Monday saw the first severe thunderstorms of the year across Minnesota to end the winter season. The National Weather Service in the Twin Cities determined that an EF-0 touched down across Waseca and Le Sueur Counties, impacting the town of Elysian the hardest.
This was the second earliest tornado recorded in the state’s history by one day. The tornado was on the low-end (I avoid the term “weak tornadoes”. ALL tornadoes are capable of causing damage and harming people) and embedded within straight-line winds, making it difficult for meteorologists to detect, thus may explain why no warning was issued when it occurred.

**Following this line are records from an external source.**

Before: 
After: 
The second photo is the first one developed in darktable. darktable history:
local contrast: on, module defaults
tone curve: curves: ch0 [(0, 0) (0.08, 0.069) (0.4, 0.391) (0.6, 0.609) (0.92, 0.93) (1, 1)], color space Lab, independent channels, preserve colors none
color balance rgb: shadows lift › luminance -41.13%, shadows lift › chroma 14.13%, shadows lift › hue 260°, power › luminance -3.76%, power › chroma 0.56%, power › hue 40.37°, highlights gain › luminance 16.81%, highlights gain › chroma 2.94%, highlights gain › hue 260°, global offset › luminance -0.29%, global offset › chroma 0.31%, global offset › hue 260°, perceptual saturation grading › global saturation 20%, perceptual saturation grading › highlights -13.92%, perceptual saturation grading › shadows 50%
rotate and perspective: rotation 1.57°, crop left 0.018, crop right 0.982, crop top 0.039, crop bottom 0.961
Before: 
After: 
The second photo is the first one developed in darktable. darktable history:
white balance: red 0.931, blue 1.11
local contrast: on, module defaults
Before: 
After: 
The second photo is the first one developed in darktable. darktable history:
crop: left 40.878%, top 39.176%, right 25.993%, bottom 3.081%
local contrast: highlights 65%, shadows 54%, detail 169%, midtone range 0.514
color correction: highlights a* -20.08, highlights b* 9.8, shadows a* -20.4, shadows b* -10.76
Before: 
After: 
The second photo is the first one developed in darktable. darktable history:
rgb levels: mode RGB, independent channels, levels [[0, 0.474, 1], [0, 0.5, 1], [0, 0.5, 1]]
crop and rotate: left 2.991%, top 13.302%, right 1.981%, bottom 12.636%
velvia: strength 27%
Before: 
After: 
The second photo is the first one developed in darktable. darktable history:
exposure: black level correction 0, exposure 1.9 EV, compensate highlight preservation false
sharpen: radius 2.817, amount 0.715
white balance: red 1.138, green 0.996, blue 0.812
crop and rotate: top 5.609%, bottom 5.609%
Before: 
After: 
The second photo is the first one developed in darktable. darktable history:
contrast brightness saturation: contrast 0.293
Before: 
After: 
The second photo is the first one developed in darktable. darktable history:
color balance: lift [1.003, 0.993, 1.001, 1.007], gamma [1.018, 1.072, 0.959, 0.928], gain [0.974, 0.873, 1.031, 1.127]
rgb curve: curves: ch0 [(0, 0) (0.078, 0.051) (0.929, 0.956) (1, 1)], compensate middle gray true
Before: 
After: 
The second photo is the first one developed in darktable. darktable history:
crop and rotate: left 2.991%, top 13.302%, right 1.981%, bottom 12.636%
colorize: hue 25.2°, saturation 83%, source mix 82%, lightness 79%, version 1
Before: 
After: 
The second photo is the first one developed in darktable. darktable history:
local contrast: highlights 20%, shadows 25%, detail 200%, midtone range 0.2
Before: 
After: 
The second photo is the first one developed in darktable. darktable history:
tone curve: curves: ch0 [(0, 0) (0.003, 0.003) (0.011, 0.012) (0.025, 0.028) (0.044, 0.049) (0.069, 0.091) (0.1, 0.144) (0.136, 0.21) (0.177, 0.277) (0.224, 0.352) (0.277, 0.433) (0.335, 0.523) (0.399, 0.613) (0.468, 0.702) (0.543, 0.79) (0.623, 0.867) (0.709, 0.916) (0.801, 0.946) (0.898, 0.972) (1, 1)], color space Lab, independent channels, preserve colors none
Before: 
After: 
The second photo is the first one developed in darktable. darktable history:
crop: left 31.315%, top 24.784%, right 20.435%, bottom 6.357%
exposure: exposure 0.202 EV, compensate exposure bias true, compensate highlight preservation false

The record-breaking heat wave ended by Tuesday as a cold front moved through the area. 8 out of the 10 days between March 10 and 19th saw new records at MSP. Included in this stretch was the earliest 80 degree reading ever recorded in the Twin Cities, and a record seven days of 70 degree or higher temperatures for March.
Through March 23rd, we are already on our way to the warmest March ever with the average temperature over three degrees warmer than the highest mark set in 1910.
From Bill Stein at The Minnesota Forecaster:
New dew point records were also established in March:
According to the Minnesota State Climatology Office, as noted by Dr. Mark Seeley before the recent warmth, "The highest March dewpoint in the Twin Cities climate record is 60 degrees F on March 24, 1945."
- On March 17th, 19th, and 22nd, a dew point of 60 degrees was reported on hourly observations at Minneapolis St. Paul International Airport, tying the March dew point record.
- March 17th is now the earliest date in the calendar year that a 60 degree dew point has been recorded in the Twin Cities.
Despite a cool down with a couple fronts moving in early next week, temperatures will remain above normal (45 to 49 degrees) for the week with highs at least into the 50s.
Thunderstorm threat will increase for the start of the week with the best chance of storms for Minnesota coming on Tuesday. The parameters for severe weather do not look all that impressive for the state Tuesday. The greatest threat for any severe weather will be Monday to our south and southwest across South Dakota and Nebraska. With the best wind shear over northeast Nebraska, tornadoes will be possible with any supercells expected to develop that day.
We should dry out after Tuesday night and should remain that way until next Saturday when another disturbance moves through the area.